Sister blog of Physicists of the Caribbean in which I babble about non-astronomy stuff, because everyone needs a hobby

Tuesday, 6 February 2018

The future of the Falcon Heavy and the BFR

More detailed read on the coolest thing exploding happening this week. Worth reading in its entirety for the enthusiast, but here are the bits I found most interesting :

On the prospect of the car contaminating Mars with its disgusting human germs :

And it's going to be in a processing elliptical orbit, with one part of the ellipse being at Earth orbit, the other part being at Mars orbit. So it'll essentially be an Earth-Mars cycler. And we estimate it'll be in that orbit for several hundred million years, maybe in excess of a billion years. At times it will come extremely close to Mars, and there's a tiny, tiny chance it'll hit Mars.
Alan Boyle, GeekWire: Have you quantified that?
Elon Musk: Extremely tiny.

On the crewed use of Falcon Heavy having dropped off the radar in favour of BFR :

Yeah. What we decided internally is to focus our future efforts on BFR. Now we'll see how the BFR development goes. If that ends up taking longer than expected, then we'll return to the idea of sending a Crew Dragon on Falcon Heavy around the Moon. And potentially doing other things with crew on Falcon Heavy. But right now it looks like BFR development is moving quickly and it will not be necessary to qualify Falcon Heavy for crewed spaceflight. We could be ready to do short hops of the spaceship portion of BFR. BFR essentially consists of a giant booster and a giant spaceship... So our focus is on the ship, and we expect to hopefully do short flights on the ship, with the ship next year. You know, aspirational.

Later he continues :

Falcon Heavy is absolutely capable of sending a Crew Dragon, Dragon version 2 that's under development and that we'll fly later this year for NASA. With a single stick Falcon 9, it's easy for us to do Low Earth Orbit missions, or Medium Earth Orbit missions, and then as soon as you add Falcon Heavy on, we can toss Dragon way past the moon. It's actually further than we went with Apollo. Possibly even visit an asteroid or something like that. That was our plan until last year.

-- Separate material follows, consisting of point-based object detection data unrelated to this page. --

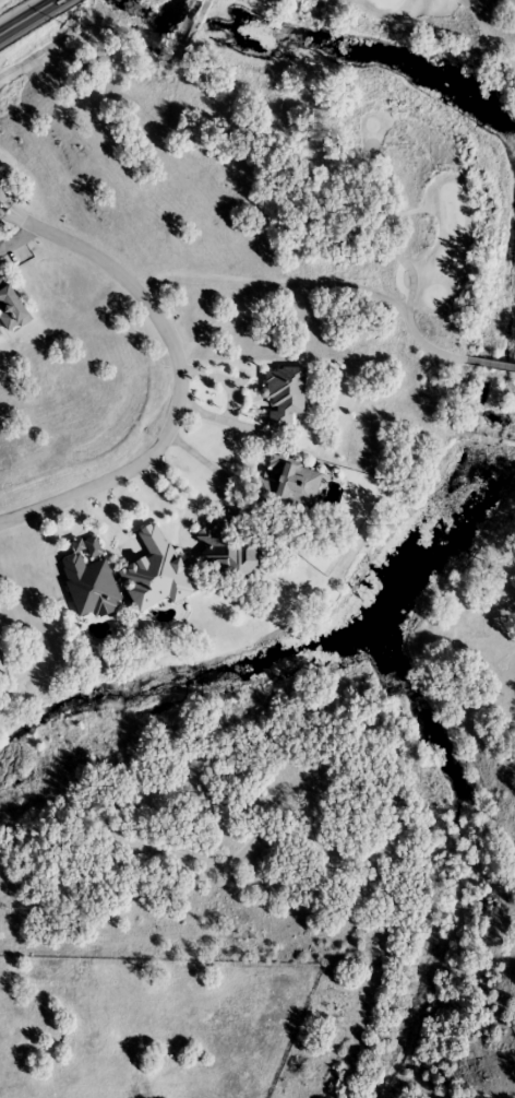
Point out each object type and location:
road: (28, 17)
park: (428, 209)
park: (428, 210)
road: (14, 233)
building: (11, 305)
building: (0, 334)
road: (178, 371)
building: (285, 397)
building: (293, 485)
building: (230, 547)
building: (156, 573)
building: (90, 580)

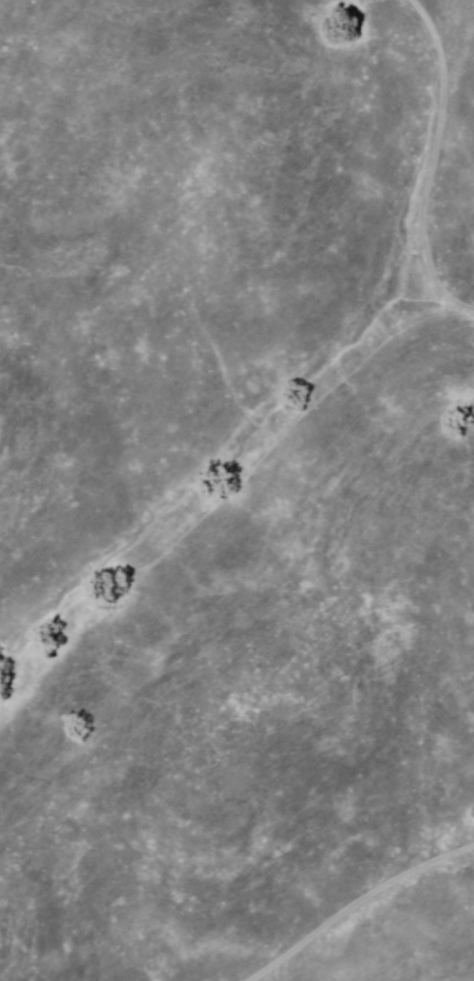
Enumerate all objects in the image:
road: (434, 159)
road: (356, 904)

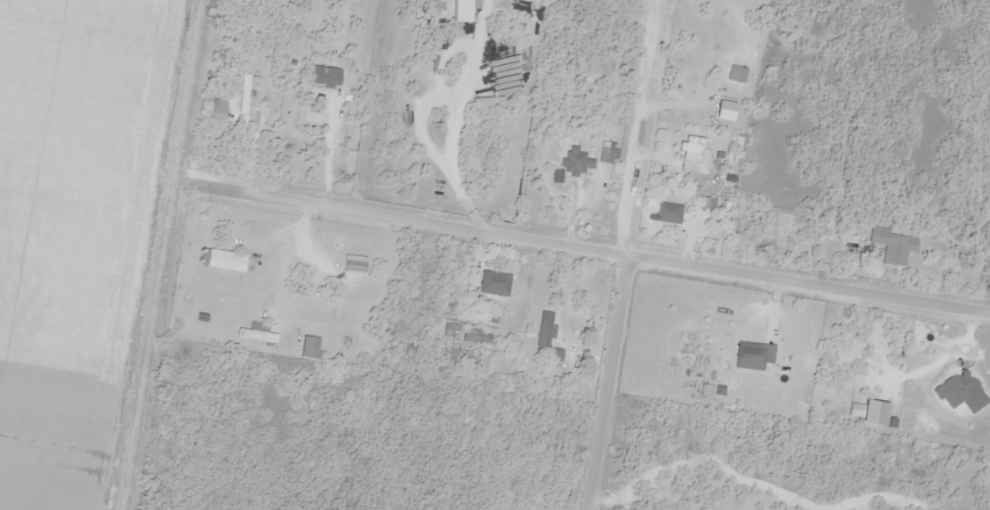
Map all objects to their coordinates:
building: (464, 10)
building: (245, 93)
building: (219, 113)
building: (577, 161)
building: (665, 212)
building: (891, 245)
road: (589, 250)
building: (226, 260)
building: (355, 272)
building: (495, 283)
building: (451, 331)
building: (256, 333)
building: (547, 337)
building: (310, 347)
building: (747, 352)
building: (451, 354)
road: (606, 383)

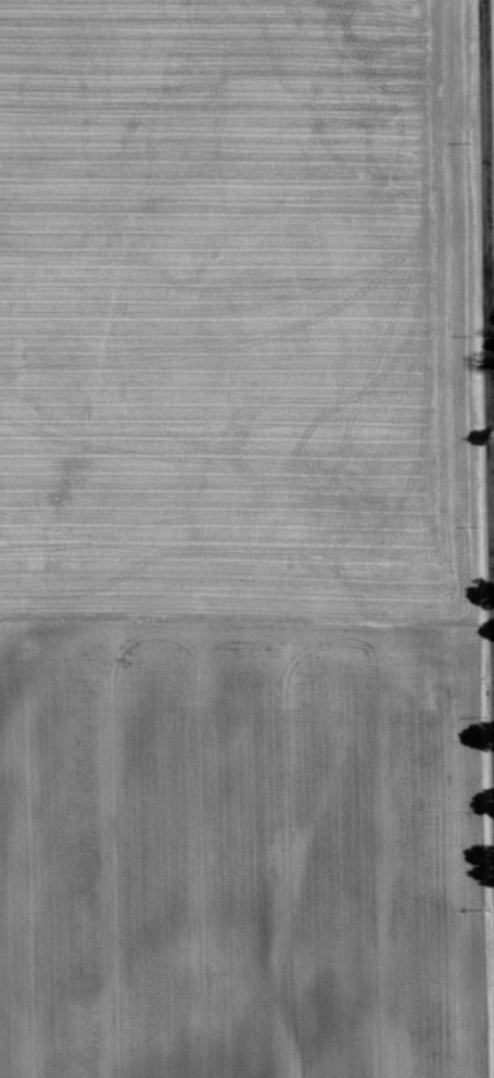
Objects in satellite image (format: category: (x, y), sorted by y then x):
road: (490, 297)
road: (487, 367)
road: (490, 386)

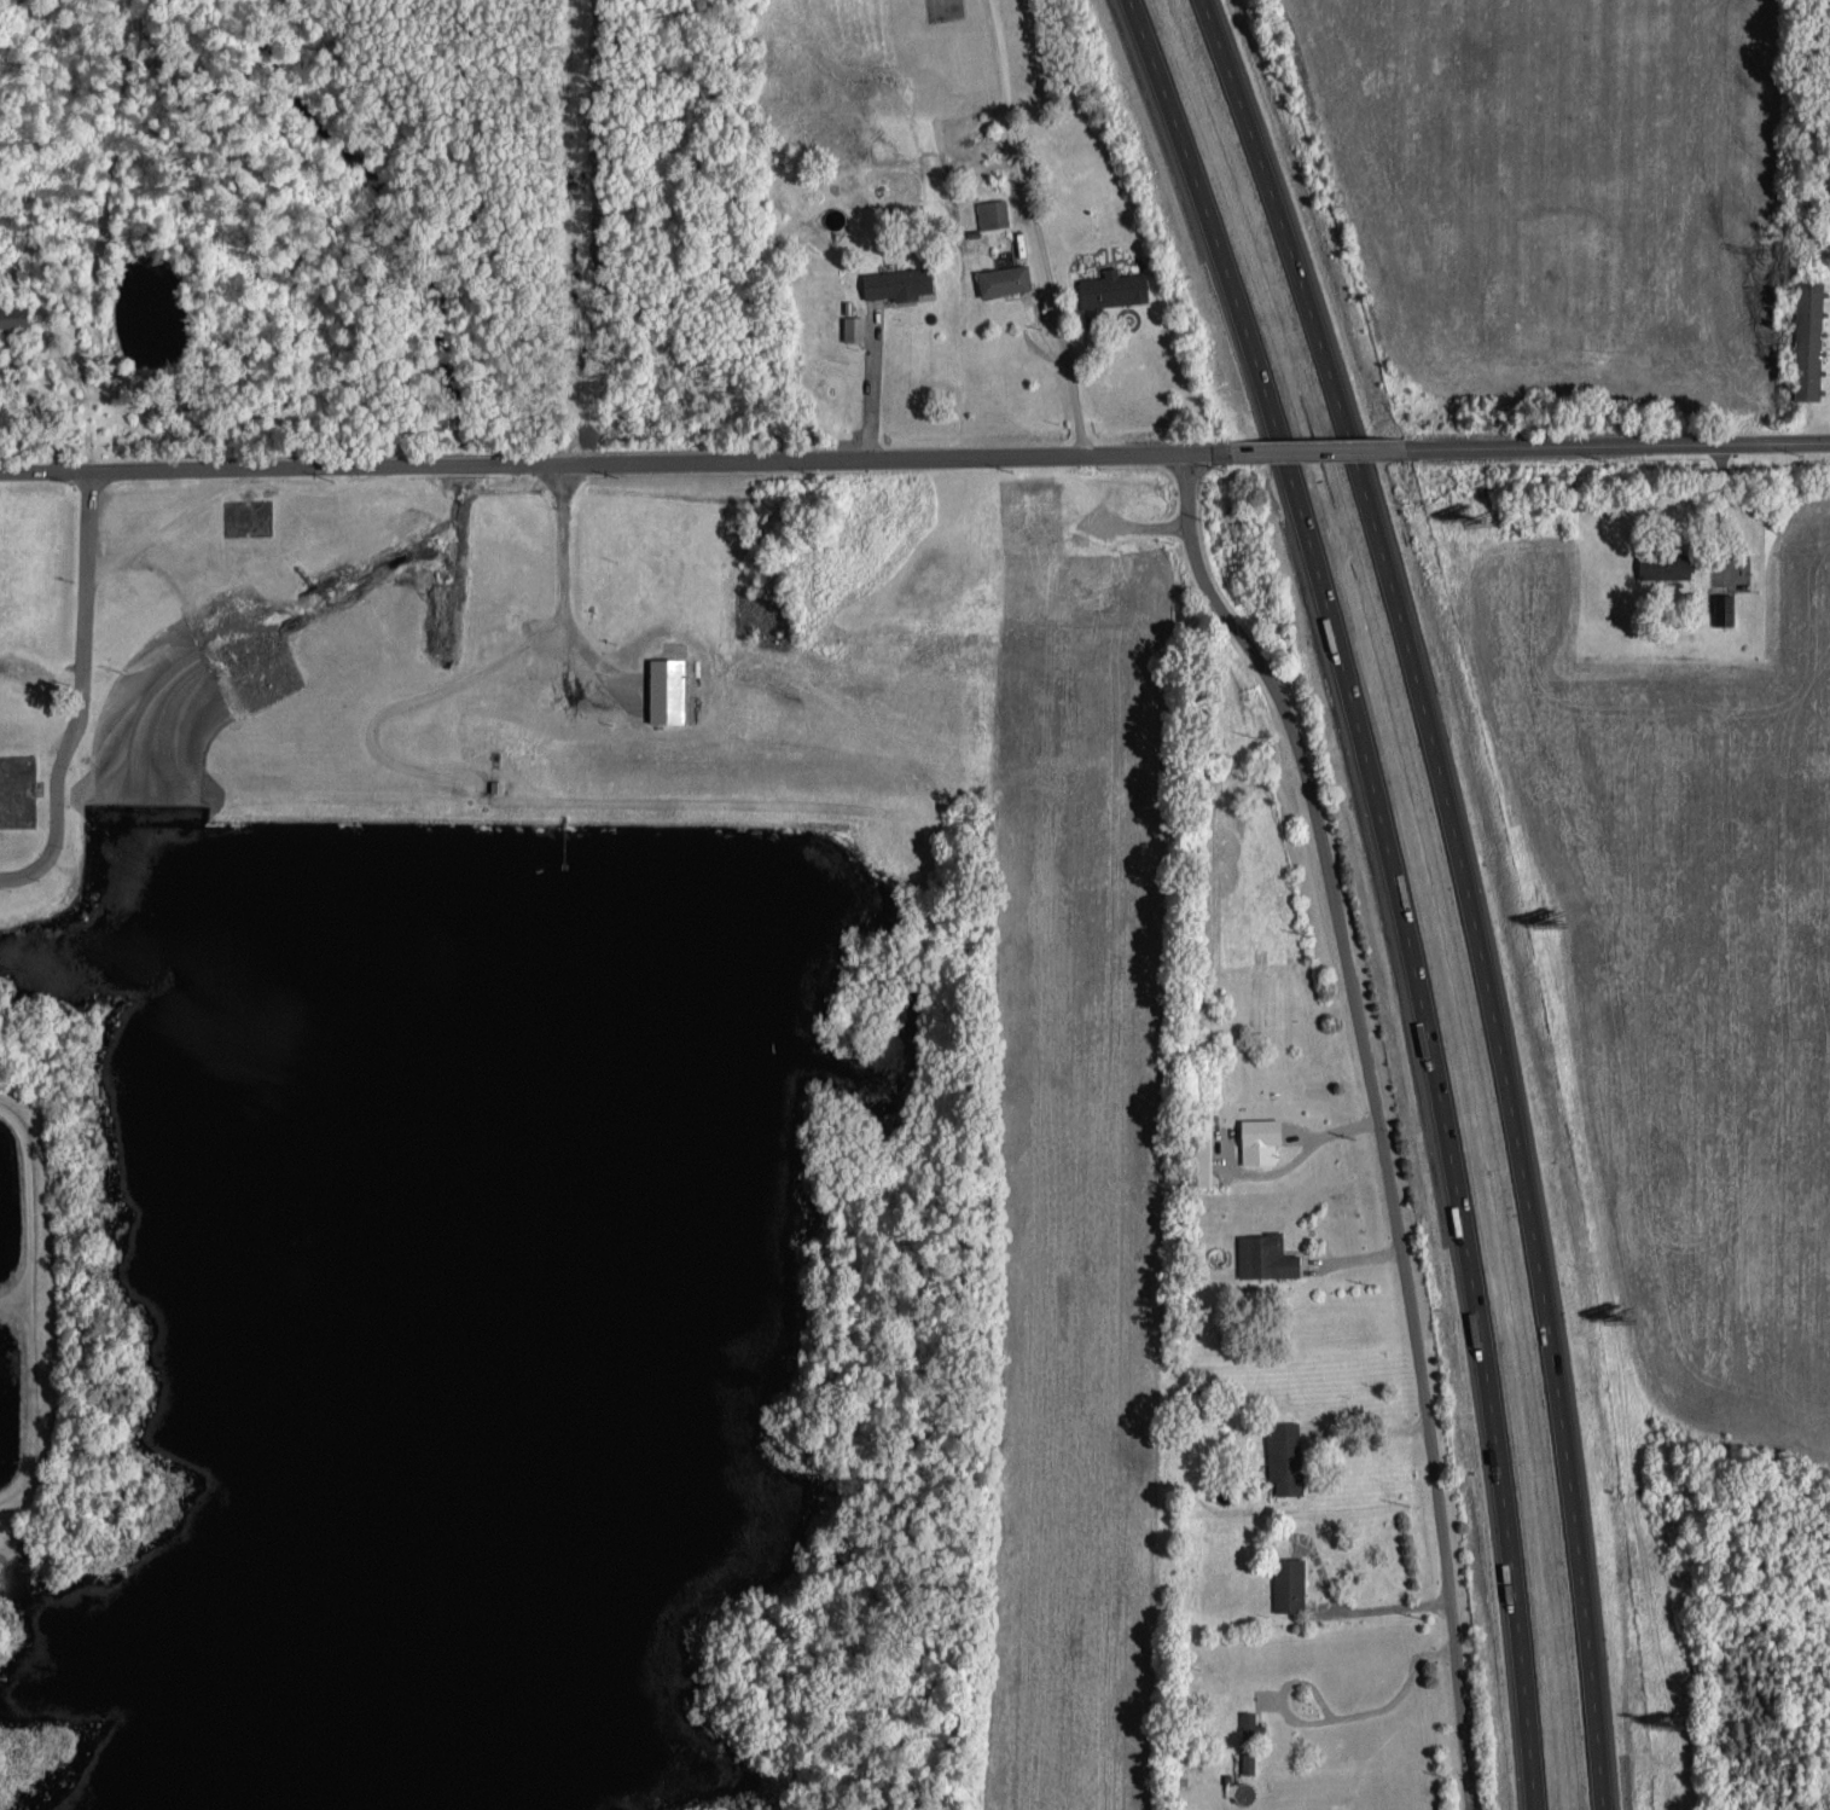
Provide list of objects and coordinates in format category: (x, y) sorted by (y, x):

Then we though, you know, maybe we can make this BFR development go faster than we thought, and if that's true, there won't be much point in qualifying Falcon Heavy for launching Dragon, making it fully man-rated. So we kind of tabled the crewed Dragon on Falcon Heavy in favor of focusing our energies on BFR.

Finally, on the car :

Yeah, so there's three cameras on the Roadster. And there's going to be a bunch of sensors on the upper stage, so we'll get a lot of data back. But, I mean the most fun stuff will be the three cameras that are mounted on the Roadster. They should really provide some epic views if they work.

And if it doesn't explode, presumably. Or maybe some REALLY epic views for a fraction of a second.